According to public research cited by MasterCard in its paper, 2012 credit card usage grew by $172 billion year over year—an 8.4% rise. Meanwhile, usage of debit cards and prepaid cards rose by $129 billion, or 7% year over year. The credit card spending figure included a $7.7 billion increase that the company identifies as coming from debit and prepaid spending.

Sumangali rejected the idea that there was any “boomerang” effect in the payments traffic shifting.

“Consumer are really seeing their finances more like a small business these days,” the analyst explained. “People seem to have moved away from credit cards as a wish-fulfillment device.” Instead, he continued, they are balancing the use of ready cash accessed through debit devices with their credit card-based credit lines.

“People are saying that they want control over their finances,” said Sumangali. While the credit card serves as a means of arranging the timing of an expenditure, he added, it seems more businesslike than the “buy now and pay later” attitude of bygone days. In his paper, he likens the mental attitude to seeing all cards as cash flow management tools.

Sumangali thinks some lessons were learned in the recession, although he adds, “it’s still early days.”

Financial literacy aid builds bridges

Asked how banks could apply knowledge of the apparent shift in attitude, Sumangali said he sees the white paper’s findings as more evidence of the value of financial institutions extending a helping hand to consumers with various forms of financial literacy training.

“The only place that further consumer confidence can come from is through more financial knowledge,” he said.

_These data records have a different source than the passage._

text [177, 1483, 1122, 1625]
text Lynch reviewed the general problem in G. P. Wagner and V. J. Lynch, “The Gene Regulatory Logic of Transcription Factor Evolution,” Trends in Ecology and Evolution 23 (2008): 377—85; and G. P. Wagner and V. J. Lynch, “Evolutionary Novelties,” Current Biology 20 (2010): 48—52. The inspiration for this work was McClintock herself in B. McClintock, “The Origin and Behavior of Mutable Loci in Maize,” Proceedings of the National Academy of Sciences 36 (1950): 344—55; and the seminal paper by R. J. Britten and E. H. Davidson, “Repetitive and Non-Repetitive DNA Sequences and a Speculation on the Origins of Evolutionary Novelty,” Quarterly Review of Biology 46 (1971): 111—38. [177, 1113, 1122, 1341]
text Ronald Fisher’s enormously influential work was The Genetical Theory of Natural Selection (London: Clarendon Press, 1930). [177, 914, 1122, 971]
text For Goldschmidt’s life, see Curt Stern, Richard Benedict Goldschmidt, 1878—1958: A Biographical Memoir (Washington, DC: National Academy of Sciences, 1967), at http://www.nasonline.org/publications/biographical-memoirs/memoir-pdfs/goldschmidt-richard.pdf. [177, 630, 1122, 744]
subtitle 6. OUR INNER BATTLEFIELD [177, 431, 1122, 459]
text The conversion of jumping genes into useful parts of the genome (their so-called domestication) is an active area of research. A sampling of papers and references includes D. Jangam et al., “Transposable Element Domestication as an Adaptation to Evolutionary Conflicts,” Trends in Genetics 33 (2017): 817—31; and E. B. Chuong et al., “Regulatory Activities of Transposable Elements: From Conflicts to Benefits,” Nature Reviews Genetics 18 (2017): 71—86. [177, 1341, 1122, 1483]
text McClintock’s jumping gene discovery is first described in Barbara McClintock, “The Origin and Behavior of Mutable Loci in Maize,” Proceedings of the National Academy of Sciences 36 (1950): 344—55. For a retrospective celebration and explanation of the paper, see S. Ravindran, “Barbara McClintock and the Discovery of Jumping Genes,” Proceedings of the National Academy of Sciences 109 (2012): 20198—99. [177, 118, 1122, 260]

From the card issuers’ perspective, Sumangali believes that increasingly the debit-credit decision is not an either-or matter.

“Debit cards and credit cards are not replacing one another,” the paper states, “but are complementary tools for consumers.

To a degree, the shifts indicated hinge on a change in consumers’ thinking about credit cards, coming out of this and earlier MasterCard research. The paper boils this philosophy down to this concept: helping consumers manage liquidity through payments.

The paper concludes with this thought:

“Consumers prize the ability to have access to their own liquid funds and, if need be, to borrow at the point of sale. In order to have the best opportunities to give consumers a 360-degree view of their finances in a single place, financial services institutions should aim to gather as much of their clients’ liquidity under one roof—an institution’s own. Having a full picture of a consumer’s financial situation—both deposits and credit card balances—allows financial institutions to better understand how their consumers shift spend in response to changing situations.”